I was told we are worshiping the goddess, Ester by the use of Easter eggs. It is a pagan symbol.


  1. There is absolutely no evidence that Easter eggs have anything to do with pagan practices.

  2. If they did have anything to do with them, they would come from pagan practices in the Middle East or in Greece, because the earliest recorded Easter eggs that we know about are the red eggs of the Mediterranean and Eastern Europe. In general, the use of other colors besides red was a medieval thing, whereas red eggs were an Early Christian thing.

  3. There is no evidence of any pagan goddess Eostre ever existing in England, Germany, the Nordic lands, or anywhere else, although the sainted Venerable Bede did theorize from putative linguistic evidence that such a goddess might have existed.

  4. The association of hares with Easter eggs seems to have showed up extremely late, and did not come about until the early modern period. We have fairly good documentation of this, thanks to a couple of German Protestant scholars who wrote humorous academic papers back and forth about the philosophical significance of eggs, and included some discourses on the recent German custom or game of blaming Easter eggs on magical hares, or claiming that hares were thieves who absconded with Easter eggs…

I forgot one…

  1. Actually, red/purple/brown eggs are a traditional Jewish Sabbath and Passover food.
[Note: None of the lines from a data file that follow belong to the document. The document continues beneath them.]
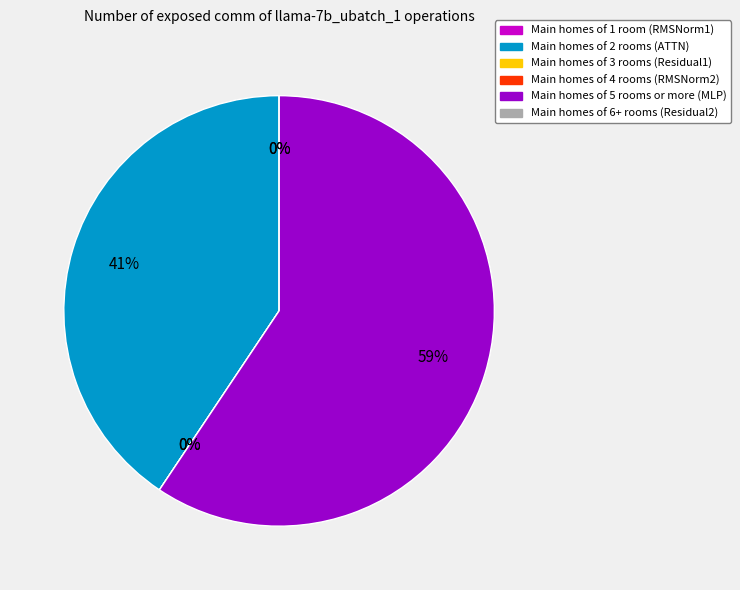

How many segments does this pie chart have?

6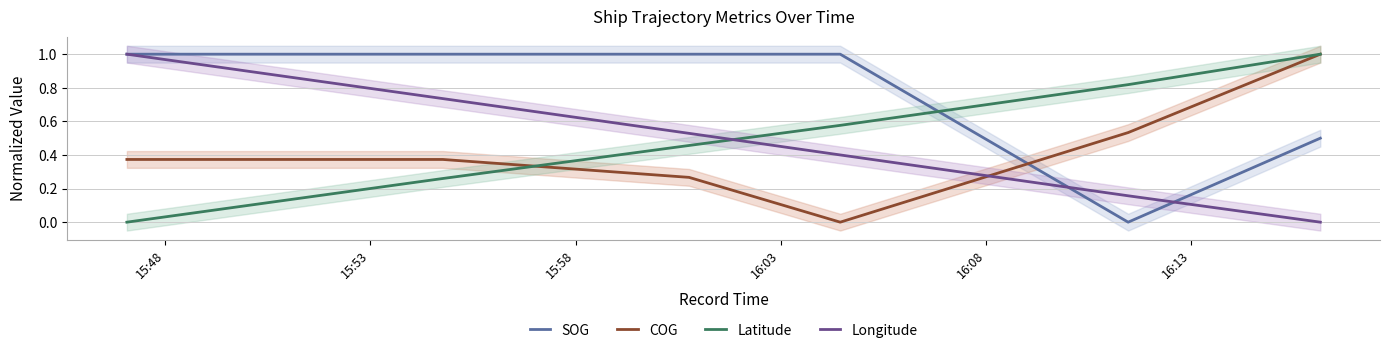

True or false: COG and SOG intersect in this chart.

True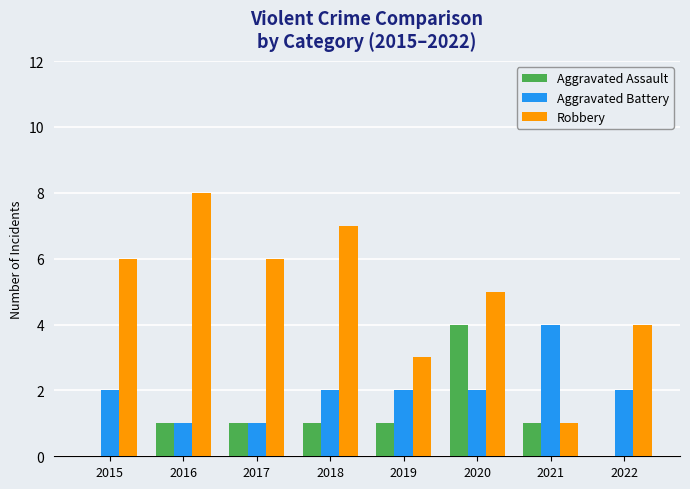

Is it true that Aggravated Battery equals 1 at 2020?

False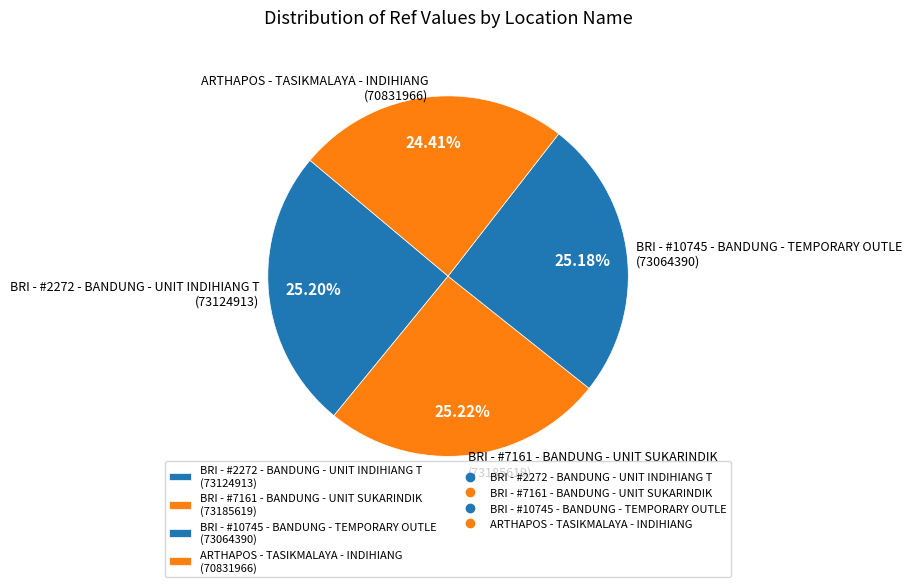

Does BRI - #10745 - BANDUNG - TEMPORARY OUTLE represent more than half of the total?

No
You put the eggs to a slow boil in water containing salt, pepper, and onionskins (and sometimes other spices) before the Sabbath begins, and you eat them the next day. The Sephardic version is called “huevos haminados” or seven-hour eggs. You can also pickle them and eat them for months and months. The older version was done by burying eggs in the embers of the fire before the Sabbath started, right next to the Sabbath stew, or sometimes in the Sabbath stew. Nobody knows how old the onionskin thing is, as there are also ways to roast eggs in your oven with the water and onionskins, and presumably that would also work as a Dutch oven thing.

Of course, this may be something derived from Christian red-egg customs, but it could easily have worked the other way around. (Especially since it’s amazing how many “pagan survivals in Christianity” actually turn out to be Jewish customs that were already old when Jesus became incarnate.)